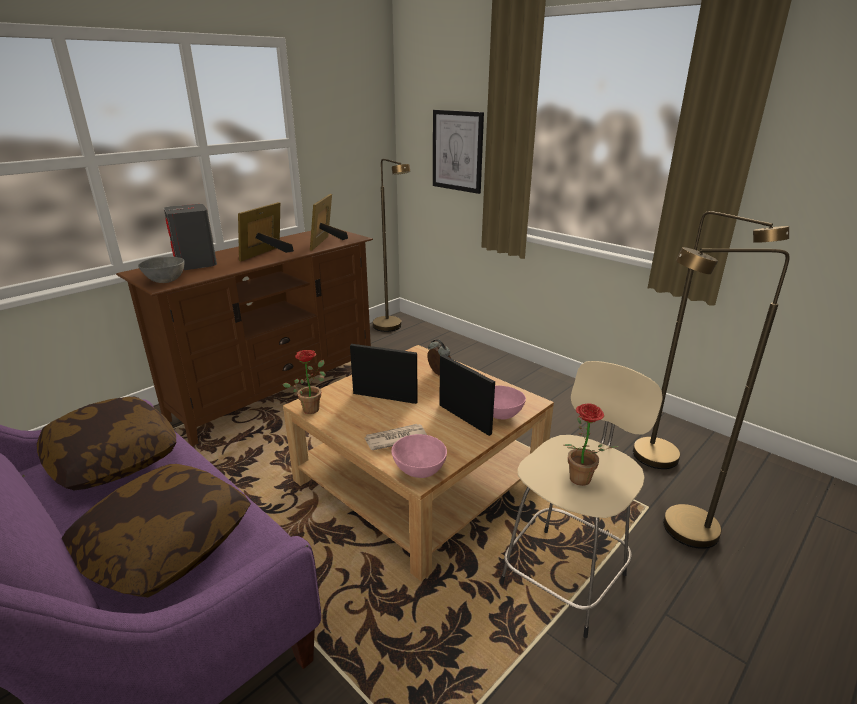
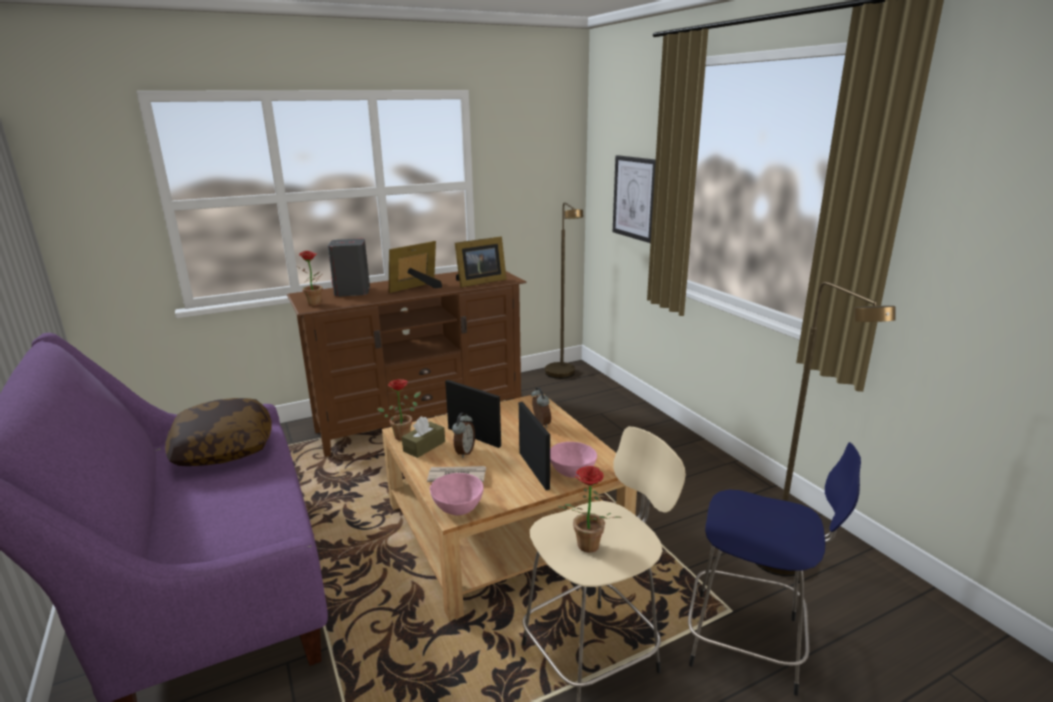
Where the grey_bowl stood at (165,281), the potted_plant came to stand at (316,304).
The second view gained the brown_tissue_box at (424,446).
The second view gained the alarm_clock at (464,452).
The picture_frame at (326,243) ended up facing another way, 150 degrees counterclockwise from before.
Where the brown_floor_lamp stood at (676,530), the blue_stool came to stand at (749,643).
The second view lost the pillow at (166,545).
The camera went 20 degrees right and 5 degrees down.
--
Exercise details = Transcribe the records verbatim, excluding pictures.

Answer section =
Where the grey_bowl stood at (165,281), the potted_plant came to stand at (316,304).
The second view gained the brown_tissue_box at (424,446).
The second view gained the alarm_clock at (464,452).
The picture_frame at (326,243) ended up facing another way, 150 degrees counterclockwise from before.
Where the brown_floor_lamp stood at (676,530), the blue_stool came to stand at (749,643).
The second view lost the pillow at (166,545).
The camera went 20 degrees right and 5 degrees down.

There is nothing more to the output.